> [What is required] Extend the article below on the economy and 2009 cap-and-trade legislation, picking up after its final sentence.

Top of Source passage

If You’re Broke, You Can’t Fix It
Economics Intrude on Global Warming Plans
2009 was supposed to be the year that brought laws regulating Earth’s climate—or at least those human activities suspected of abetting the myriad forces that conspire to make it hard to know how to dress three days ahead. Then with 2009 almost here, the economy blew up.
One result of that explosion has been an implicit and evidently widespread recognition that trying to fine-tune the climate by suppressing carbon dioxide emissions will bring economic consequences people notice long before anyone can say confidently that the planet is getting cooler, or warmer, or why.
Asked in the first week of January about limiting and selling allowances for carbon dioxide emissions—“cap-and-trade” legislation—House Speaker Nancy Pelosi (D–CA) told Energy and Environment News a bill was unlikely in 2009.
E&E News quoted Pelosi stressing a need to be “very careful, because we have to do it right, with cap-and-trade. We have to do it right. I don’t think we can take any chances. So this is going to take some very thorough scrutiny as to how we go forward.”
Asked about timing, Pelosi told E&E News, “I don’t know what the timetable will be. A lot of that will relate to how quickly we get through the [economic] recovery, whatever else we’re doing, and when the bill will be ready. I don’t think it’s ready.”
On the Same Page
The same article said House Energy and Commerce Chairman Henry Waxman (D–CA) would take the lead on cap and trade but added he “has not spelled out his plans.” Rep. Ed Markey (D–MA), a senior member of Waxman’s committee and “Pelosi’s point person on global warming issues,” gave a noncommittal answer about legislative prospects.

Bottom of Source passage
Top of Data shown

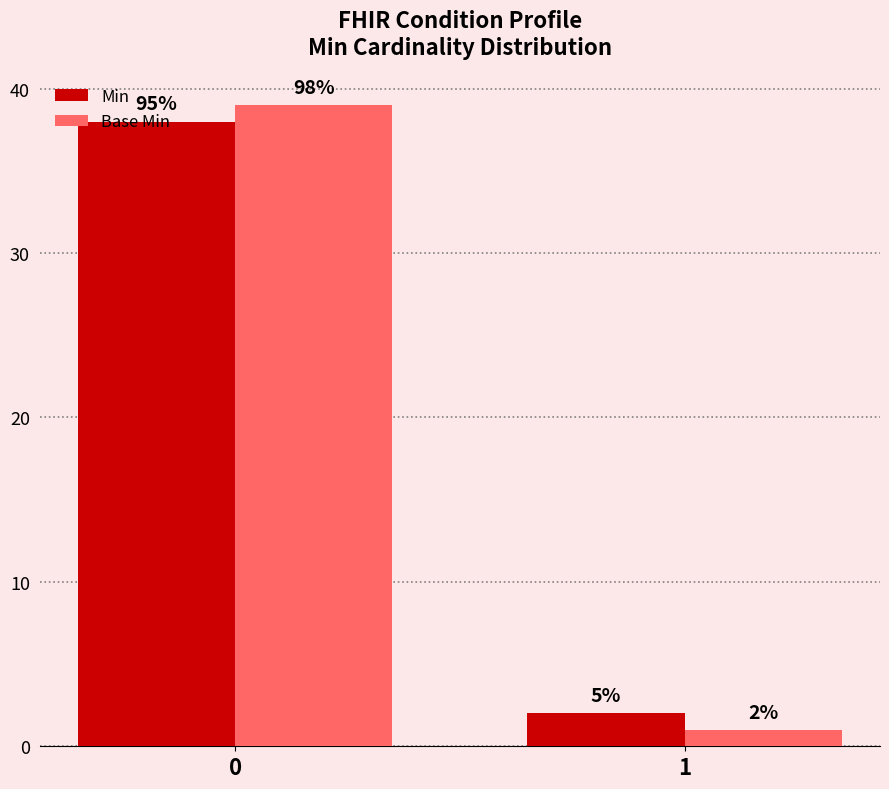

How many bars are there in total?

4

Bottom of Data shown

> [Result of this task]
One week later, a New York Times headline read, “Economy May Delay Work on Obama’s Campaign Pledges.” The story said then-President-elect Obama “and his Democratic allies in Congress are preparing to delay some of the promises he made on the campaign trail to avoid political distractions and focus on reversing the economic slide.” A five-item list included “restricting carbon emissions.”
In between, three people helping shape decisions about Wisconsin’s climate legislation addressed the Wisconsin Electric Cooperative Managers Association in Madison.
All three made it clear that a weakened economy has narrowed options for policymakers hoping to cut CO2 emissions. A legislative package was expected soon, perhaps by the end of this month. But it was also clear that economic concerns meant the package would include only part of the recommendations from Governor Doyle’s global warming task force.
Public Service Commission (PSC) Chairman Eric Callisto said since the task force issued its report last summer, “Obviously the world has changed dramatically in terms of economics.” Callisto said the legislation “will focus on key recommendations but not all recommendations.”
“We may need to take one or two cracks at this and maybe some things don’t make sense after they’ve been reconsidered,” he added.
The chairman of the Assembly Committee on Energy and Utilities also voiced economic concerns when questioned by Mark Pendergast, general manager of St. Croix Electric Cooperative.
“Every day we deal with people who have their backs to the wall, people who have lost jobs, had foreclosures, and can’t pay their electric bill as it is right now, without these new costs added on,” Pendergast said, asking that global warming policies be sensitive to families who can’t make ends meet.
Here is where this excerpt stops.